Discussion (lines 292-295): “Elevated GDF15 levels in T2D patients might be considered as an anti-diabetic feed-back mechanism due to restricting effects on food intake and subsequent beneficial impact on weight loss [38] and insulin resistance.”
2- “The authors should analyze the predictive value of adipokines and hepatokines for improvement of fat mass reduction, liver function, hepatic fibrosis and type 2 diabetes mellitus.”
Thank you for this important comment! We did not analyze the predictive value of adipokines and hepatokines for liver function as the initial albumin serum concentrations of all included patients were in the normal range. However, we performed correlation analysis including base-line serum concentrations of the investigated cytokines and changes in body fat percentage, NAFLD fibrosis score (NFS), and HbA1c levels in order to identify a potential predictive value for metabolic improvements. While there were no significant correlations for Angptl4, CCL5, GPNMB, and IGFBP6 with the aforementioned metabolic parameters, GDF15 was negatively correlated with changes in HbA1c levels (rho = -0.346, P < 0.001) but not with body fat loss and NFS changes. Thus, we conclude that GDF15 represents a predictor of decreasing HbA1c levels improvement of type 2 diabetes mellitus during weight loss.

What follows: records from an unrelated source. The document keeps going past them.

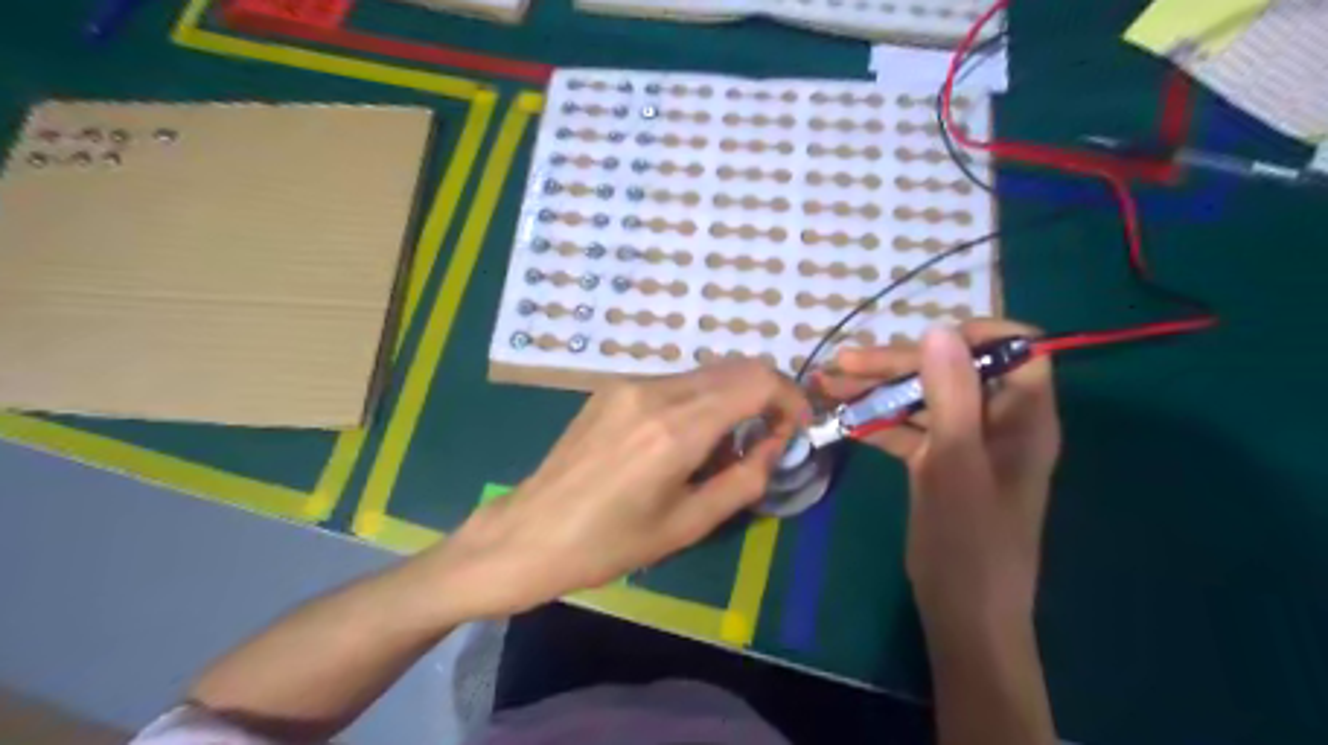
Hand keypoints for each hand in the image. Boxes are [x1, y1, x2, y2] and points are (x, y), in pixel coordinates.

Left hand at [431, 357, 802, 617]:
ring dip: (731, 397)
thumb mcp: (688, 525)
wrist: (528, 533)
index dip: (790, 397)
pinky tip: (682, 438)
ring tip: (721, 447)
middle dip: (765, 395)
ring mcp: (628, 383)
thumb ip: (744, 480)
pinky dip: (698, 398)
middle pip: (735, 367)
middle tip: (766, 438)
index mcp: (677, 429)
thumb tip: (774, 446)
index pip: (757, 381)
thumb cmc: (609, 543)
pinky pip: (674, 380)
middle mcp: (655, 391)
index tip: (795, 427)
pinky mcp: (610, 387)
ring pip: (705, 372)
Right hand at [821, 321, 1060, 632]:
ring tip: (826, 385)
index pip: (1018, 349)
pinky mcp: (938, 462)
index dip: (975, 335)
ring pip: (921, 399)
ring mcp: (964, 442)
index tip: (924, 340)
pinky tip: (841, 419)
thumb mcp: (956, 463)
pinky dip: (876, 422)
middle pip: (950, 371)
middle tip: (842, 365)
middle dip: (895, 365)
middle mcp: (997, 421)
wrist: (962, 612)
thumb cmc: (969, 542)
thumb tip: (938, 329)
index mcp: (1022, 416)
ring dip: (876, 391)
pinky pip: (908, 429)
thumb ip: (951, 395)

We added this information to the Results and Discussion sections of the revised manuscript:
Results (lines 193-196): “Furthermore, base-line GDF15 serum concentrations were negatively correlated with changes in HbA1c levels (rho = -0.346, P < 0.001) at 12-months follow-up, unlike the other cytokines investigated in the present study.”
Discussion (lines 283-285): “Of note, basal GDF15 levels were also negatively correlated with HbA1c changes during 12 months after begin of intervention. This finding suggests circulating GDF15 as a predictor of weight loss-associated T2D amelioration.”
Round 2
Reviewer 2 Report
The authors have satisfactorily addressed concerns/questions.